From mechanosensing to nuclear response: revealing the role of actin regulators for B cell diversification

The actin cytoskeleton functions in the nucleus, however its nuclear function in hematopoietic cells is largely unexplored.

The Wiskott-Aldrich syndrome proteins (WASp) family coordinate receptor signalling to changes in the actin cytoskeleton.

B cells provide a unique possibility to investigate the role for WASp mediated actin regulation in the nucleus because of their diversification of the B cell receptor in germinal centers.
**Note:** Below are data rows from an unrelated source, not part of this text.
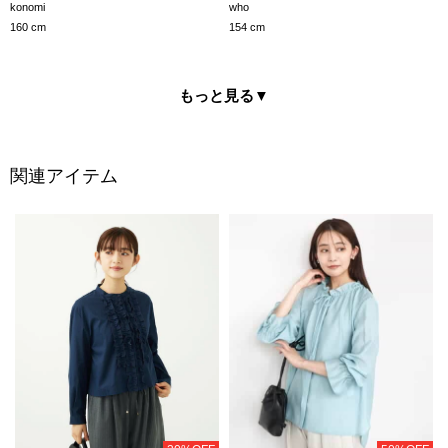
konomi
who
160 cm
154 cm
もっと見る
▼
関連アイテム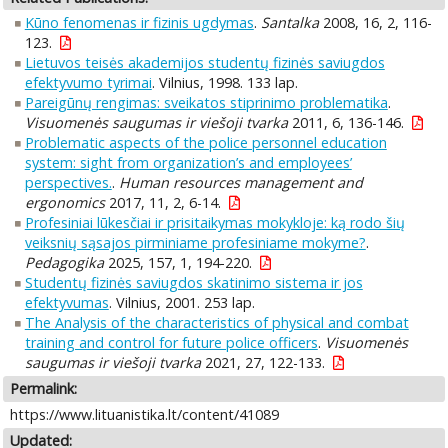
Kūno fenomenas ir fizinis ugdymas
.
Santalka
2008, 16, 2, 116-
123.
Lietuvos teisės akademijos studentų fizinės saviugdos
efektyvumo tyrimai
. Vilnius, 1998. 133 lap.
Pareigūnų rengimas: sveikatos stiprinimo problematika
.
Visuomenės saugumas ir viešoji tvarka
2011, 6, 136-146.
Problematic aspects of the police personnel education
system: sight from organization’s and employees’
perspectives.
.
Human resources management and
ergonomics
2017, 11, 2, 6-14.
Profesiniai lūkesčiai ir prisitaikymas mokykloje: ką rodo šių
veiksnių sąsajos pirminiame profesiniame mokyme?
.
Pedagogika
2025, 157, 1, 194-220.
Studentų fizinės saviugdos skatinimo sistema ir jos
efektyvumas
. Vilnius, 2001. 253 lap.
The Analysis of the characteristics of physical and combat
training and control for future police officers
.
Visuomenės
saugumas ir viešoji tvarka
2021, 27, 122-133.
Permalink:
https://www.lituanistika.lt/content/41089
Updated: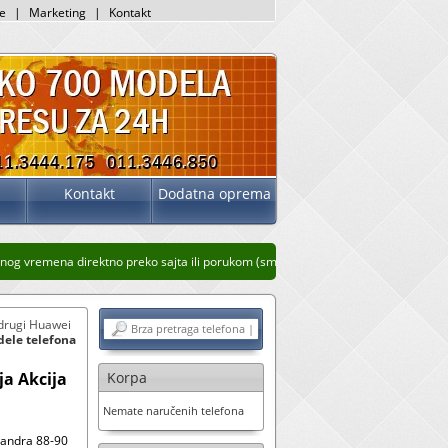
je
|
Marketing
|
Kontakt
Kontakt
Dodatna oprema
g vremena direktno preko sajta ili porukom (sms, whatsup, viber)
Stari prikaz saj
 drugi Huawei
dele telefona
a Akcija
Korpa
Nemate naručenih telefona
sandra 88-90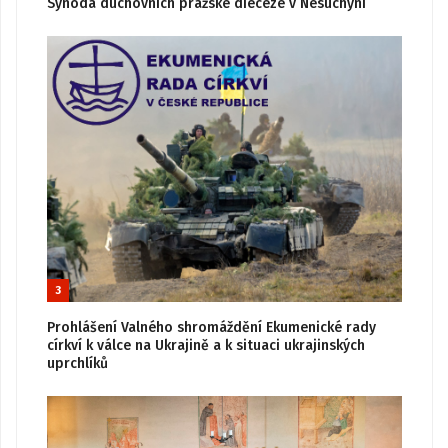
Synoda duchovních pražské diecéze v Nesuchyni
3
Prohlášení Valného shromáždění Ekumenické rady
církví k válce na Ukrajině a k situaci ukrajinských
uprchlíků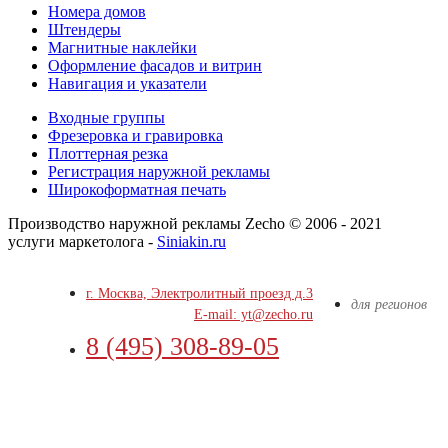
Номера домов
Штендеры
Магнитные наклейки
Оформление фасадов и витрин
Навигация и указатели
Входные группы
Фрезеровка и гравировка
Плоттерная резка
Регистрация наружной рекламы
Широкоформатная печать
Производство наружной рекламы Zecho © 2006 - 2021
услуги маркетолога -
Siniakin.ru
г. Москва, Электролитный проезд д.3
для регионов
E-mail: yt@zecho.ru
8 (495) 308-89-05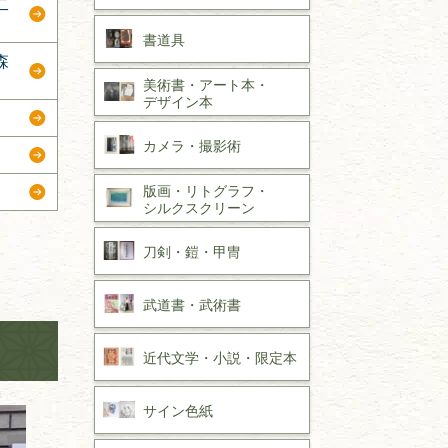
二
書道具
森
美術書・アート本・
デザイン本
カメラ・撮影術
版画・リトグラフ・
シルクスクリーン
刀剣・
鎧・
甲冑
武道書・
武術書
近代文学・
小説・限定本
サイン色紙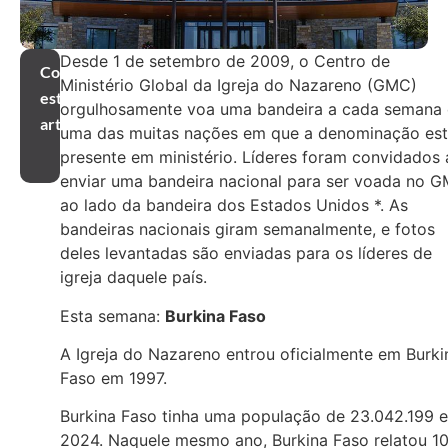
Desde 1 de setembro de 2009, o Centro de
Compartilhar
Ministério Global da Igreja do Nazareno (GMC)
este
orgulhosamente voa uma bandeira a cada semana
artigo
uma das muitas nações em que a denominação es
presente em ministério. Líderes foram convidados 
enviar uma bandeira nacional para ser voada no 
ao lado da bandeira dos Estados Unidos *. As
bandeiras nacionais giram semanalmente, e fotos
deles levantadas são enviadas para os líderes de
igreja daquele país.
Esta semana:
Burkina Faso
A Igreja do Nazareno entrou oficialmente em Burki
Faso em 1997.
Burkina Faso tinha uma população de 23.042.199 
2024. Naquele mesmo ano, Burkina Faso relatou 10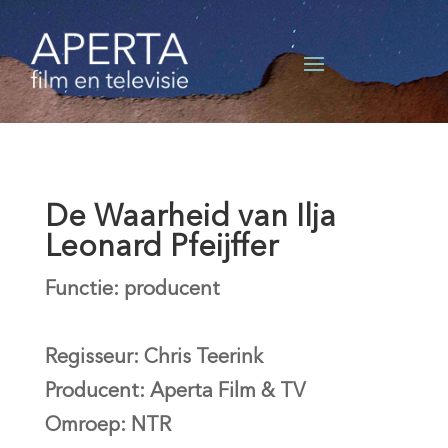
De Waarheid van Ilja
Leonard Pfeijffer
Functie: producent
Regisseur: Chris Teerink
Producent: Aperta Film & TV
Omroep: NTR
This process relies on chromatin remodelling, gene transcription, and DNA repair over large distances.

We hypothesize that controlled WASp activity and actin regulation from B cell receptor signalling to the nucleus is required for B cell diversification to maintain genomic stability and B cell functionality.
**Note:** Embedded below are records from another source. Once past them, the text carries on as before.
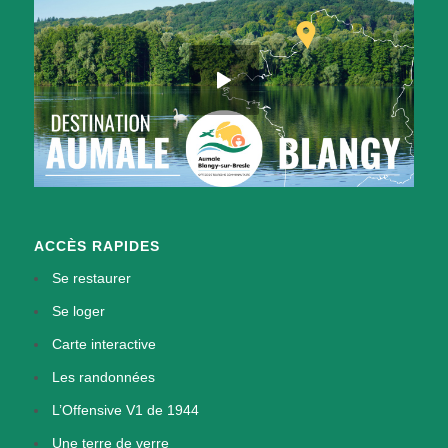
ACCÈS RAPIDES
Se restaurer
Se loger
Carte interactive
Les randonnées
L’Offensive V1 de 1944
Une terre de verre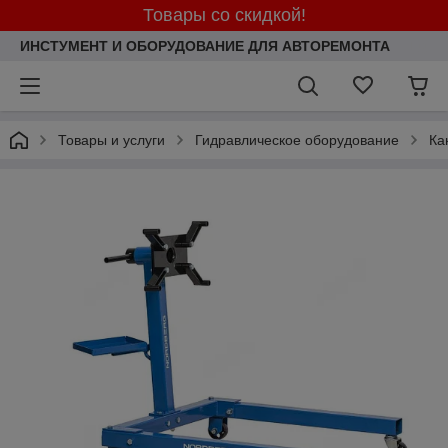
Товары со скидкой!
ИНСТУМЕНТ И ОБОРУДОВАНИЕ ДЛЯ АВТОРЕМОНТА
Товары и услуги
Гидравлическое оборудование
Ка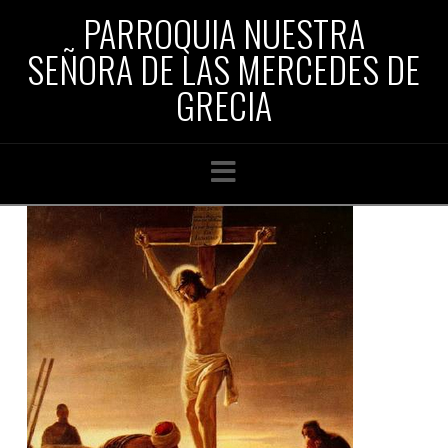
PARROQUIA NUESTRA
SEÑORA DE LAS MERCEDES DE
GRECIA
Navigation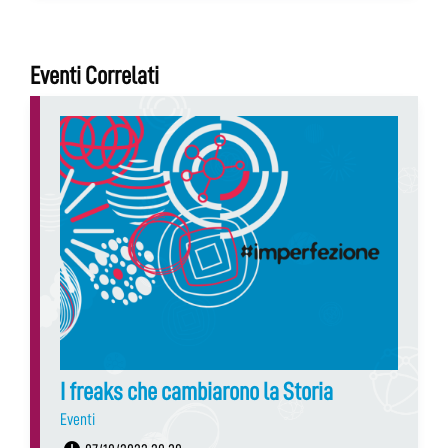
Eventi Correlati
I freaks che cambiarono la Storia
Eventi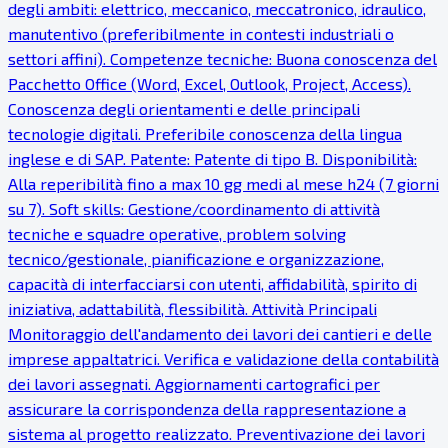
degli ambiti: elettrico, meccanico, meccatronico, idraulico,
manutentivo (preferibilmente in contesti industriali o
settori affini). Competenze tecniche: Buona conoscenza del
Pacchetto Office (Word, Excel, Outlook, Project, Access).
Conoscenza degli orientamenti e delle principali
tecnologie digitali. Preferibile conoscenza della lingua
inglese e di SAP. Patente: Patente di tipo B. Disponibilità:
Alla reperibilità fino a max 10 gg medi al mese h24 (7 giorni
su 7). Soft skills: Gestione/coordinamento di attività
tecniche e squadre operative, problem solving
tecnico/gestionale, pianificazione e organizzazione,
capacità di interfacciarsi con utenti, affidabilità, spirito di
iniziativa, adattabilità, flessibilità. Attività Principali
Monitoraggio dell'andamento dei lavori dei cantieri e delle
imprese appaltatrici. Verifica e validazione della contabilità
dei lavori assegnati. Aggiornamenti cartografici per
assicurare la corrispondenza della rappresentazione a
sistema al progetto realizzato. Preventivazione dei lavori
We propose:Aim 1: To define how the actin cytoskeleton transmit cell surface receptor signaling to a nuclear response by mechanotransduction.Aim 2: To reveal the role of WASp-mediated actin polymerization for chromatin remodelling and transcription during B cell diversification.Aim 3: To define how dysregulated WASp and actin signalling leads to B cell transformation and to identify new targets for B cell lymphoma.Using rare patient samples and unique animal models combined with cutting edge genomic approaches and super-resolution imaging, we expect that our research program will reveal the nuclear function of actin regulators in hematopoietic cells and provide novel explanations and treatment strategies for immunodeficiency diseases.